=== EXTRACTED INFORMATION ===

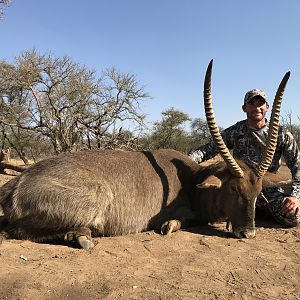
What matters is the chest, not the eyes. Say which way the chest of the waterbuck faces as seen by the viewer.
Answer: to the viewer's right
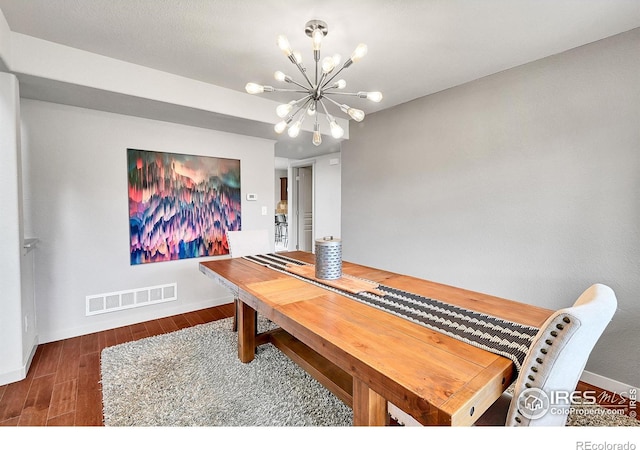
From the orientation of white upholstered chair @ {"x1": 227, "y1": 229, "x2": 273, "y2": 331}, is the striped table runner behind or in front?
in front

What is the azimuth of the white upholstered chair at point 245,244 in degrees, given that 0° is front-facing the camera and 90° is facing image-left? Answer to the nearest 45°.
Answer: approximately 315°

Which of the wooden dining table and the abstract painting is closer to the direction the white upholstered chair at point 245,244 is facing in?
the wooden dining table

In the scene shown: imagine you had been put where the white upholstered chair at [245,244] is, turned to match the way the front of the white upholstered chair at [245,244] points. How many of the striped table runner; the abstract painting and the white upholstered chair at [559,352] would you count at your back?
1

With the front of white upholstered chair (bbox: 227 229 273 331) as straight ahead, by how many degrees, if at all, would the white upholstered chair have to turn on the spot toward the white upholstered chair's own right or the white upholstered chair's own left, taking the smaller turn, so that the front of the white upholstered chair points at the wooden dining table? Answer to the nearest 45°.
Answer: approximately 45° to the white upholstered chair's own right

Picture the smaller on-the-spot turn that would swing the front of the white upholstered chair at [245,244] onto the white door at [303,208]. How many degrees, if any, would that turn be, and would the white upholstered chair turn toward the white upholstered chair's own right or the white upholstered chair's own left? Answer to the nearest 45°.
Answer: approximately 135° to the white upholstered chair's own left

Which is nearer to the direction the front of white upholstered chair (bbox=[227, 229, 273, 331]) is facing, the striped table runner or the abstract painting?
the striped table runner

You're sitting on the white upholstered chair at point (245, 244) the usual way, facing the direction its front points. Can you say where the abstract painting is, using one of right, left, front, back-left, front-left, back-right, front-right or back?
back
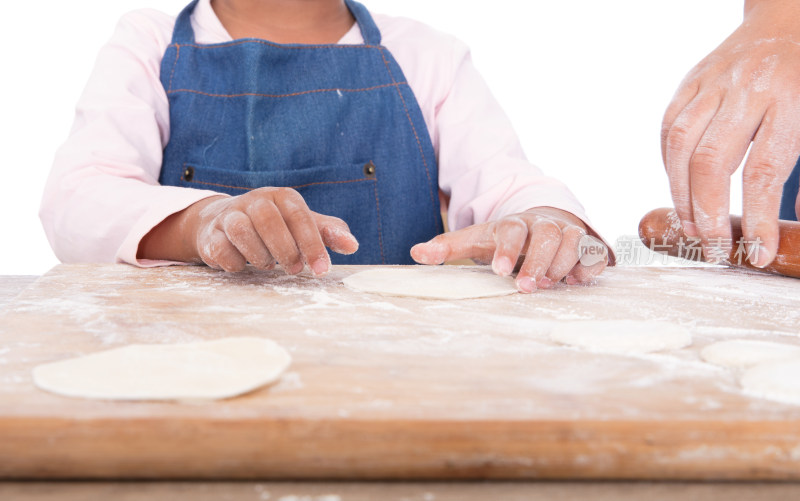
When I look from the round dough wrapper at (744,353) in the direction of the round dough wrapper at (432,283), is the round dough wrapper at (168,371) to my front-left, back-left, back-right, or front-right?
front-left

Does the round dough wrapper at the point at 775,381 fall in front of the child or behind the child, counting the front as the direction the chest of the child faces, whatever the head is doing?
in front

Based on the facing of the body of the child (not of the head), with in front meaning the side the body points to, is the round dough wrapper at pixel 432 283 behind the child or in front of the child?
in front

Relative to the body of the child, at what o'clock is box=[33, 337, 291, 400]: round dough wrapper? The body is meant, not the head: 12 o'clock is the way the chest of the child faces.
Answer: The round dough wrapper is roughly at 12 o'clock from the child.

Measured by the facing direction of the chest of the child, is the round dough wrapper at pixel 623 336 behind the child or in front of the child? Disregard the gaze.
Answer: in front

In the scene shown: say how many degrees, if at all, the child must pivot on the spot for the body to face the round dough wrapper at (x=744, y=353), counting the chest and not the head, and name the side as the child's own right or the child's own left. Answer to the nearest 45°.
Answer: approximately 45° to the child's own left

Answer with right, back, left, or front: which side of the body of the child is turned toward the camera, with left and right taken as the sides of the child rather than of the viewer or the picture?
front
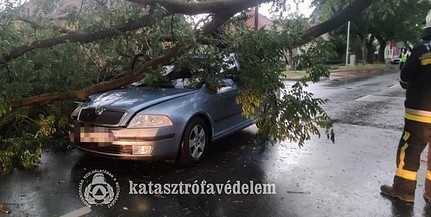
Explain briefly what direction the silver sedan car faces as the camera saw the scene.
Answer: facing the viewer and to the left of the viewer

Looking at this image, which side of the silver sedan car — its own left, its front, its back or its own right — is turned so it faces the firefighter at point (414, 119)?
left
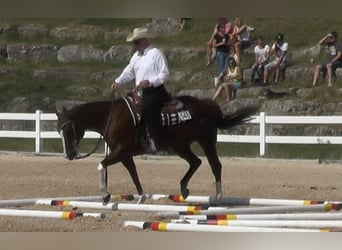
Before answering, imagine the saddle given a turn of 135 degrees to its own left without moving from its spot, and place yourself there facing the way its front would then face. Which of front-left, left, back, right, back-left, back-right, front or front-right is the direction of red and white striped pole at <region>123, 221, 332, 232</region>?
front-right

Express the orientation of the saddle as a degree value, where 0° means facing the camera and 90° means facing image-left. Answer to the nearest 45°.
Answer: approximately 90°

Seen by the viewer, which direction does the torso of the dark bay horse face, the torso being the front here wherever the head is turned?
to the viewer's left

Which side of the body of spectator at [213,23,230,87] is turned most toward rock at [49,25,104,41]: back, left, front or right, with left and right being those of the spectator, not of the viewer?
right

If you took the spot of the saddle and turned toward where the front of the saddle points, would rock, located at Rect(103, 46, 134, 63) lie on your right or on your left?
on your right

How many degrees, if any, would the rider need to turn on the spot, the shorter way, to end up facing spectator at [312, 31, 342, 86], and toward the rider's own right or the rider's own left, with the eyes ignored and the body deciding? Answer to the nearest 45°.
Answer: approximately 180°

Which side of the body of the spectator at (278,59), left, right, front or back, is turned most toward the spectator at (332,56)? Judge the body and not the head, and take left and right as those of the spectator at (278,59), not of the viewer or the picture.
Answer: left

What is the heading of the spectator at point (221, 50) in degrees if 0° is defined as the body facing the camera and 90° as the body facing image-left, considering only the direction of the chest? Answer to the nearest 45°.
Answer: approximately 45°
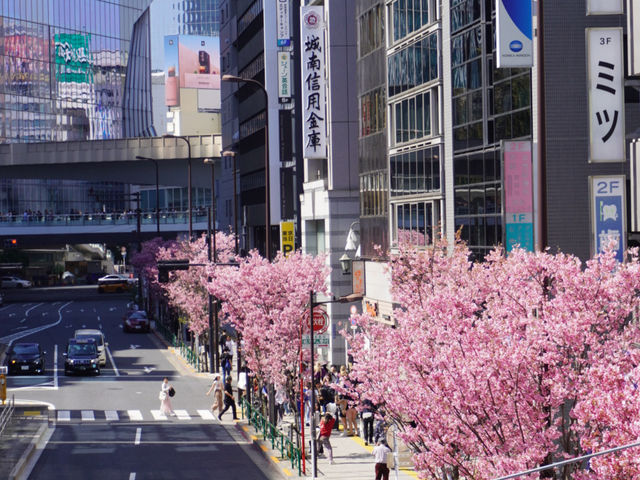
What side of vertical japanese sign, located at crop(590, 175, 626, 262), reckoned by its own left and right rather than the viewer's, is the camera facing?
front

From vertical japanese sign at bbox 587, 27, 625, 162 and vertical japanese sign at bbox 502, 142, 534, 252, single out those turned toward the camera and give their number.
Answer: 2

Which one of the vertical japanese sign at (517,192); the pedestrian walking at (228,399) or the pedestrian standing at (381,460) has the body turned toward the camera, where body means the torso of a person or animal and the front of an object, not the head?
the vertical japanese sign

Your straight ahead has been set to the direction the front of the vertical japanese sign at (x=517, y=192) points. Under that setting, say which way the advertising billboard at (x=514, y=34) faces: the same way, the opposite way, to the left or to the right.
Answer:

===

EXERCISE REQUIREMENTS:
No picture belongs in the copy. Print every entry above exactly as it stands.

RESPONSE TO THE EXERCISE:
What matters is the chest, not the eyes. Say which way the chest of the waterbuck faces as seen by the viewer.
Answer: to the viewer's right
From the orientation of white upholstered chair @ {"x1": 227, "y1": 229, "x2": 273, "y2": 331}, is the striped table runner behind or in front?
in front

What is the azimuth of the white upholstered chair at point 245,244 in degrees, given that 0° is front-facing the camera and 90° is facing image-left? Answer to the nearest 45°.
Answer: approximately 315°

Which of the wooden dining table and the abstract painting is closer to the direction the white upholstered chair at point 245,244 is facing in?
the wooden dining table

In the scene shown: imagine you had been put where the white upholstered chair at [245,244] is, turned to match the way the front of the white upholstered chair at [245,244] points. How many of the striped table runner; the abstract painting and the white upholstered chair at [559,352] would you count at your back?
1

With the front of white upholstered chair (bbox: 227 229 273 331) as straight ahead, by how many degrees, if at all, would the white upholstered chair have to turn on the spot toward the white upholstered chair's own right or the white upholstered chair's own left, taking the smaller turn, so that the front of the white upholstered chair points at the wooden dining table? Answer to the nearest 45°.
Answer: approximately 45° to the white upholstered chair's own right

Picture the smaller on-the-spot turn that would swing the front of the white upholstered chair at [245,244] onto the white door at [303,208]. How many degrees, if any, would that turn be, and would the white upholstered chair turn toward the white upholstered chair's own right or the white upholstered chair's own left? Answer to the nearest 45°.
Answer: approximately 135° to the white upholstered chair's own left

Which is nearer to the direction the front of white upholstered chair (bbox=[227, 229, 273, 331]) is facing, the striped table runner or the abstract painting?
the striped table runner

You're sitting on the white upholstered chair at point (245, 244) the usual way, facing the direction its front points. Can you say where the abstract painting is, using one of right, left, front, back-left, front-left, back-right, front-right or back?
back
When I look from the round dough wrapper at (744,353) in the direction of the round dough wrapper at (432,283), is the round dough wrapper at (168,371) to my front-left, back-left, back-right, or front-right?
front-left

Does the round dough wrapper at the point at 775,381 fall in front of the child or behind the child, counting the front as the direction the chest of the child faces, whatever the head is doing?
in front

Based on the facing of the body of the child (not of the head), with in front meaning the side the body points to, is the round dough wrapper at pixel 432 283 behind the child or in front of the child?
in front

Relative to the body of the child, at what o'clock is box=[33, 337, 291, 400]: round dough wrapper? The body is meant, not the head: 12 o'clock is the way the chest of the child faces.
Answer: The round dough wrapper is roughly at 12 o'clock from the child.

Measured by the facing direction of the chest of the child, is the round dough wrapper at pixel 623 336 behind the child or in front of the child? Disregard the gaze.
Answer: in front

In the scene shown: say how many degrees, if at all, the child must pivot on the spot for the body to face the round dough wrapper at (x=744, y=353), counting the chest and not the head, and name the side as the child's own right or the child's own left. Answer to the nearest 45°.
Answer: approximately 45° to the child's own left

Answer with right, back, left, or front: which side of the body of the child is turned toward the camera, with left and right taken as the sides of the child rather than of the viewer or the picture?
front
Explain briefly what direction the silver sedan car faces as the camera saw the scene.
Answer: facing the viewer and to the left of the viewer

Looking at this image, which side of the silver sedan car — its own left, its front, its back or its own right — is turned so it faces the firefighter at point (414, 119)?
left
Before answering, imagine the saddle given a turn of 135 degrees to its own left without moving from its spot, and place yourself there facing the way its front would then face. Which of front-left, left, back, right, back-left, back-right, front or front-right is the direction of red and white striped pole at <region>123, 221, 332, 232</region>?
front-right

Express the orientation of the saddle as a degree value, where 0° means facing the camera and 90° means facing image-left. Answer to the nearest 45°.
Answer: approximately 90°

Seen by the viewer, which direction does the torso of the dark bay horse face, the torso being the front here wherever the head is turned?
to the viewer's left

Which side of the body of spectator at [213,23,230,87] is turned most toward rock at [49,25,104,41]: back, left, front or right, with left and right being those of the spectator, not of the viewer?
right

If you took the spot of the saddle and turned toward where the front of the saddle points, would rock, located at Rect(103, 46, 134, 63) lie on your right or on your left?
on your right

How many degrees, if any, would the rider need to turn on the spot, the shorter way, to end up facing spectator at [312, 31, 342, 86], and toward the rider's own right or the rider's own left, with the eyes ignored and the body deciding? Answer to the nearest 45°.
Answer: approximately 180°

Which side of the body of the spectator at (278,59), left, right, front or back, is turned most toward the spectator at (332,56)? Judge the body and not the head, and take left and right as those of the spectator at (278,59), not of the viewer or the picture.
Answer: left

What is the heading of the spectator at point (221, 50) in degrees if 0° is defined as the body facing the camera and 90° as the body facing image-left, considering only the direction of the chest? Answer to the nearest 45°.
Answer: approximately 45°
What side of vertical japanese sign, located at crop(590, 175, 626, 262), reckoned by its own left and right rather than the viewer's, is the camera facing?
front

From vertical japanese sign at bbox 587, 27, 625, 162 and vertical japanese sign at bbox 502, 142, 534, 252, single out those turned toward the camera and give their number.
Answer: 2

Which one of the vertical japanese sign at (517,192); the pedestrian walking at (228,399) or the pedestrian standing at (381,460) has the body turned toward the camera, where body means the torso of a person or animal and the front of an object, not the head?
the vertical japanese sign

Your straight ahead has been set to the direction the front of the vertical japanese sign at (x=517, y=192) points. Under that setting, say which way the advertising billboard at (x=514, y=34) faces: the same way, the opposite way, to the left or to the right.
Answer:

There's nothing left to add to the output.